Given
* We are seeing highly publicized layoffs across many companies in many industries. * These companies are not uniformly underperforming relative to the market. Some are even doing well in absolute terms. * These add weeks of runway to their existing years. * Executive and shareholder compensation is not being cut in correspondence.
How do we, as tech-labor, coordinate in the same way for the conditions we want? Knowing the distaste for union labor in the West, especially in the tech industry, what are the next steps.
* Can we coordinate secretly, without letting management know? * Can we avoid preventative firings of organizers? * Can we do this while providing meaningful material improvement in outcomes for all tech workers without being suborned by leftist-style factionism?
I hope everyone laid off comes back ready to acqui-unionize.
You have have a plan to offer something else- job security by pulling up the ladder on new programmers is probably the easiest lift. It worked for the doctors and lawyers.
That way, the association / members can offer something to employers - they will operate professionally, use approved and best practice tools and processes, and achieve outcomes on company time instead of arguing about tabs vs spaces, emacs vs vim, the need to rewrite everything in rust or clojure, etc., and in exchange they expect better conditions and terms.
The best examples of this kind of thing are the National Association of Realtors, bar associations, FINRA, FASB, etc. Although they don't look and feel like unions, they do function effectively to protect the interests of their members, and to a lesser extent the public and industry.
2. Find enough likeminded coworkers who are onboard with organizing.
3. Contact the NLRB to hold a vote. You’ll need a majority. You don’t need unanimous buy in, and likely won’t get it; optimize accordingly.
Organizing is federally protected. If you have suspicion or evidence your employer is retaliating against your organizing efforts, report them to the NLRB.
Unions, like companies, are only as good as the people in charge. Good luck.
https://uniontrack.com/blog/roadmap-for-unionizing-first-ste...
https://www.nlrb.gov/about-nlrb/what-we-do/conduct-elections
https://www.nlrb.gov/about-nlrb/rights-we-protect/the-law/em...
https://www.dol.gov/sites/dolgov/files/olms/regs/compliance/...

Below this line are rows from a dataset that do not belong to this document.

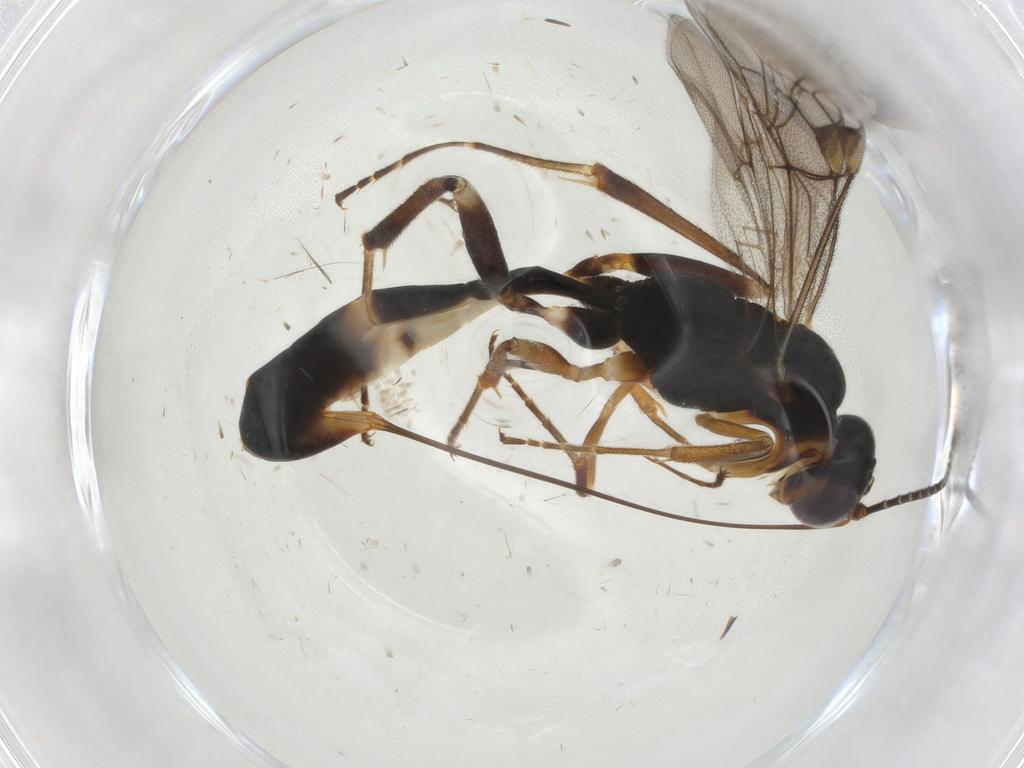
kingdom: Animalia
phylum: Arthropoda
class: Insecta
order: Hymenoptera
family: Ichneumonidae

When I worked at a UAW shop (GM) in the 1980s, there were salaried engineers and union hourly people building the cars. When the union made a gain by way of a strike, it was automatically applied to the salaried folks. We understood that their work benefitted the rest. This started to break down when GM bought EDS in 1985 and transferred all their IT people over to it and they lost all of those benefits. People who were able to get themselves classed as "engineers" rather than data processing were able to avoid the big transfer.
I have worked for less than $25/hr at various web shop LLCs, less than what some tech internships pay. I'm also going through one of my longest unemployment periods ever. Yet, even I don't think unionizing tech jobs is going to prevent these sorts of situations for developers.
Start a union. Ask people to join. Don't tell the companies who joins. Wait until you have a critical mass. Then do stuff.
I prefer being a tech mercenary than joining a union.